** START **

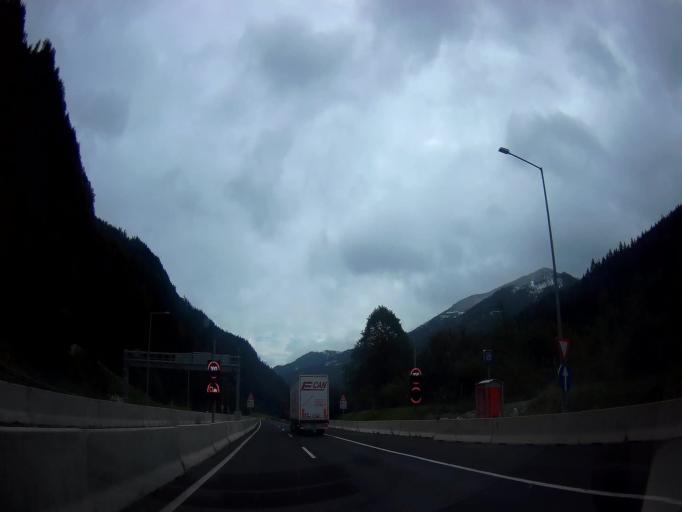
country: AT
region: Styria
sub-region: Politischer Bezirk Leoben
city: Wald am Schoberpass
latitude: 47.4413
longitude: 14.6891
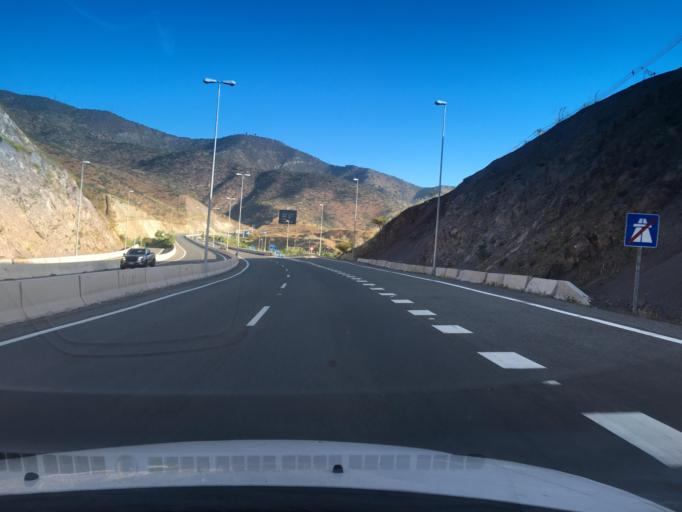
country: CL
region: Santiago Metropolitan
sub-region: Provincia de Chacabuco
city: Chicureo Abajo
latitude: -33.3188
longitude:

** END **
** START **

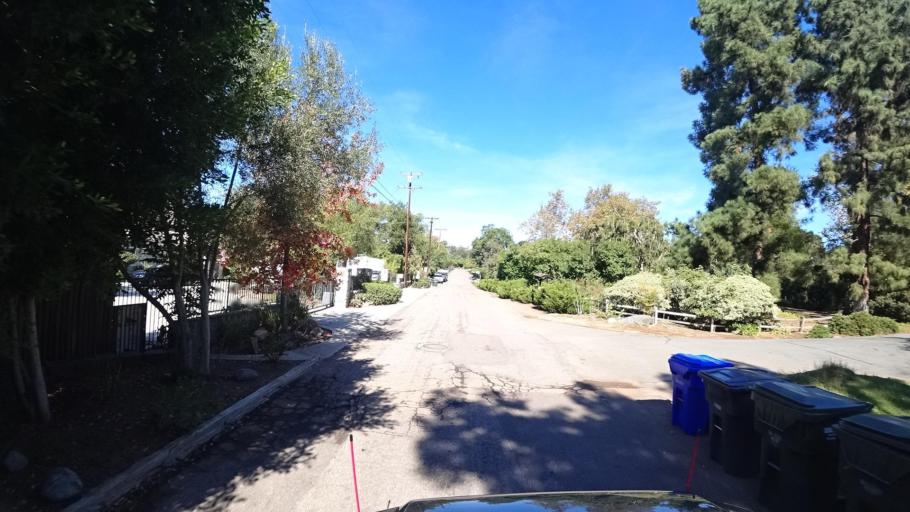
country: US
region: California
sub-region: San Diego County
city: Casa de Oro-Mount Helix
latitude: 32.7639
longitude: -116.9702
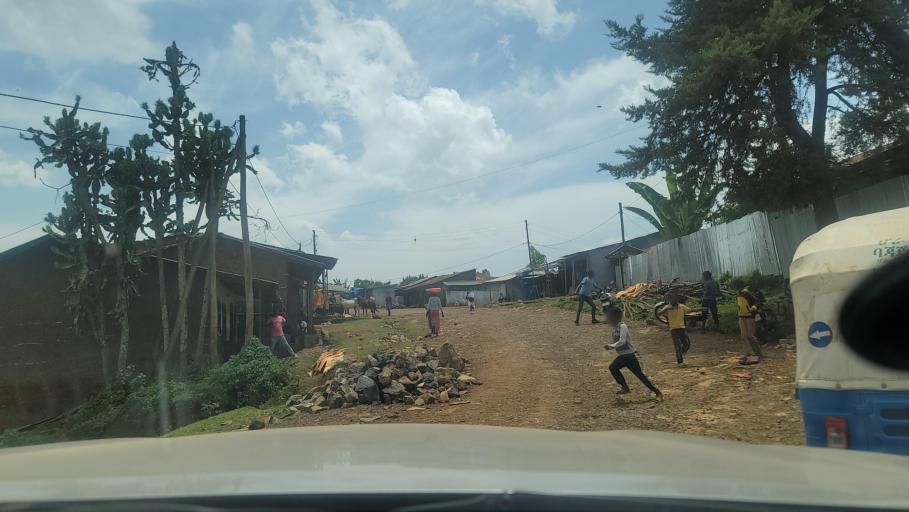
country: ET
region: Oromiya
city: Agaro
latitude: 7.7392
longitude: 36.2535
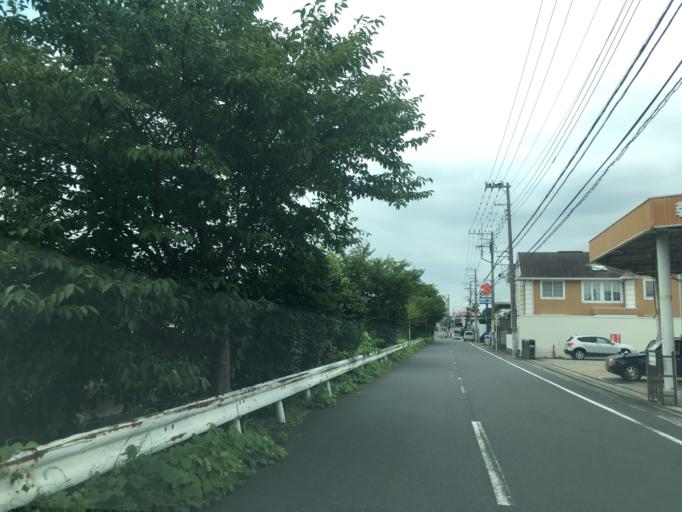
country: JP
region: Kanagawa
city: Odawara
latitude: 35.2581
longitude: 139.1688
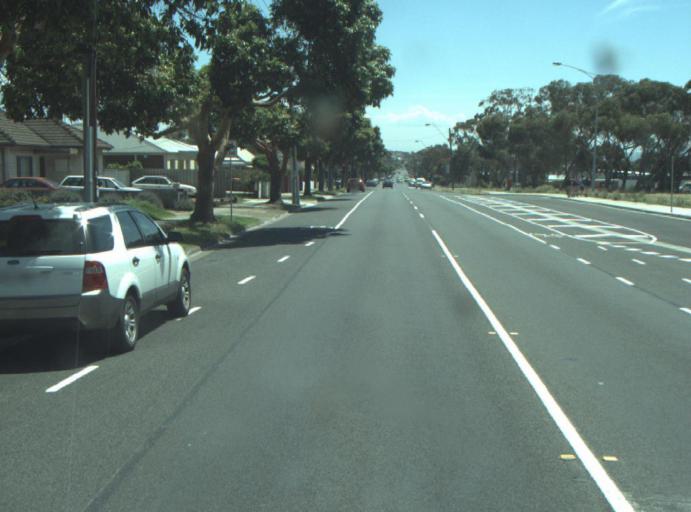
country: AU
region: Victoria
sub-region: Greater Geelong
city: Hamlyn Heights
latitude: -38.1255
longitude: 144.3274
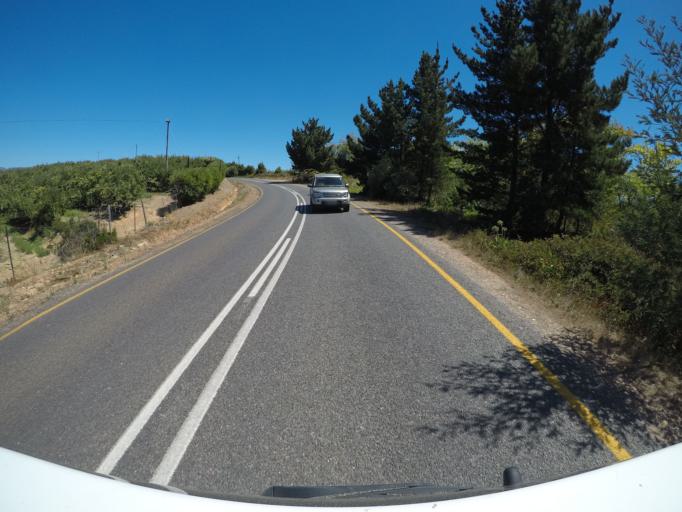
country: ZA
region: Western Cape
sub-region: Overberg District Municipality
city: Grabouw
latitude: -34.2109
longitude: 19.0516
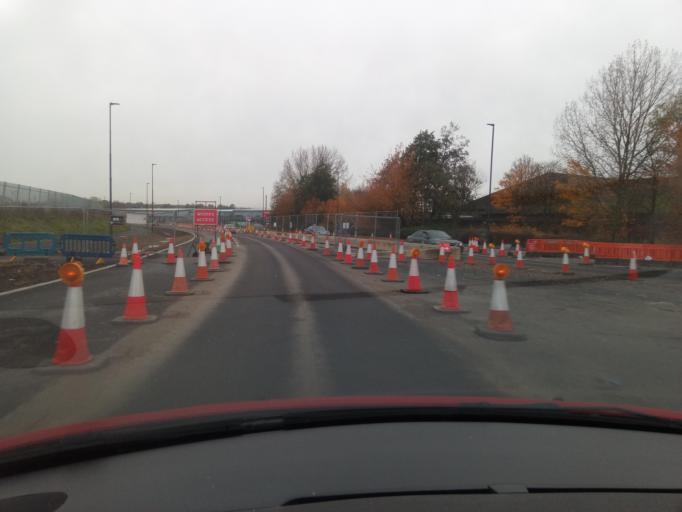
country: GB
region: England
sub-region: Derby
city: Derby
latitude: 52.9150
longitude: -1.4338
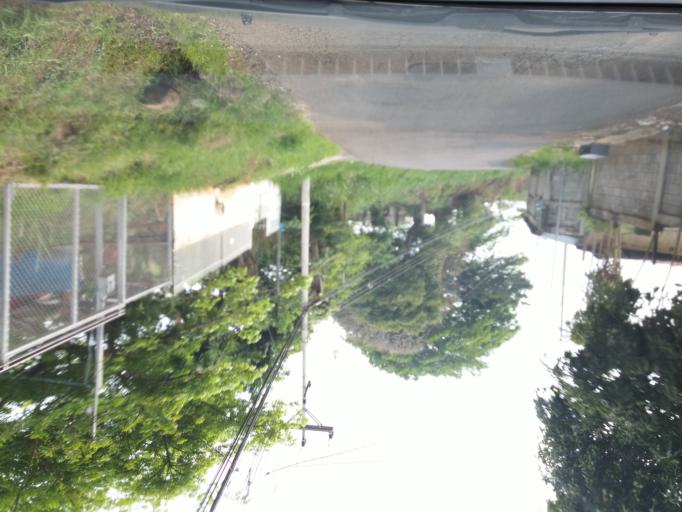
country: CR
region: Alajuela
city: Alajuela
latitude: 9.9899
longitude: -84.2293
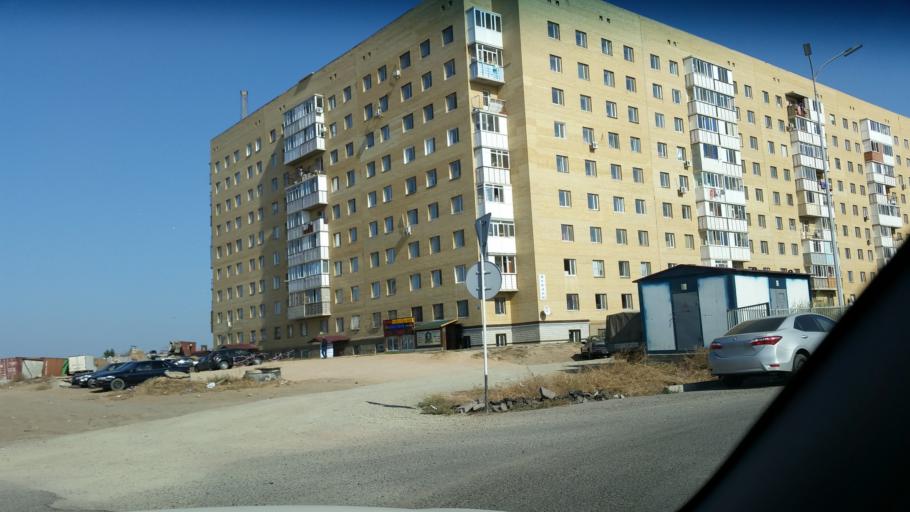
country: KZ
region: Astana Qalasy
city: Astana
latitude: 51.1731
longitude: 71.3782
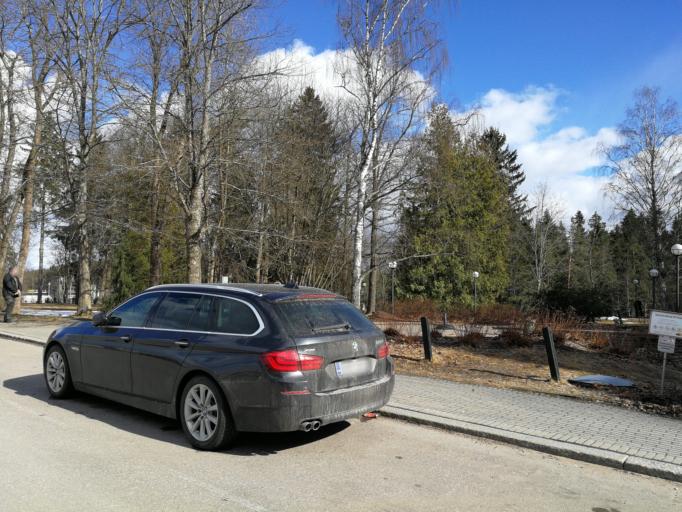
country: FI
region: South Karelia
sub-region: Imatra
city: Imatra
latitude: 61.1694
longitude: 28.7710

** END **

Lay out the entries between the lines holding "longitude: 139.1688" and "longitude: 28.7710", inclusive, as a two-column CSV with the headers field and value. Give one row per entry, put each field in double quotes, change any line breaks to spaces, and leave the pictures out.

**RESULT OF THE TASK:**
field,value
"longitude:","139.1688"
"country:","AU"
"region:","Victoria"
"sub-region:","Greater Geelong"
"city:","Hamlyn Heights"
"latitude:","-38.1255"
"longitude:","144.3274"
"country:","ZA"
"region:","Western Cape"
"sub-region:","Overberg District Municipality"
"city:","Grabouw"
"latitude:","-34.2109"
"longitude:","19.0516"
"country:","GB"
"region:","England"
"sub-region:","Derby"
"city:","Derby"
"latitude:","52.9150"
"longitude:","-1.4338"
"country:","CR"
"region:","Alajuela"
"city:","Alajuela"
"latitude:","9.9899"
"longitude:","-84.2293"
"country:","KZ"
"region:","Astana Qalasy"
"city:","Astana"
"latitude:","51.1731"
"longitude:","71.3782"
"country:","FI"
"region:","South Karelia"
"sub-region:","Imatra"
"city:","Imatra"
"latitude:","61.1694"
"longitude:","28.7710"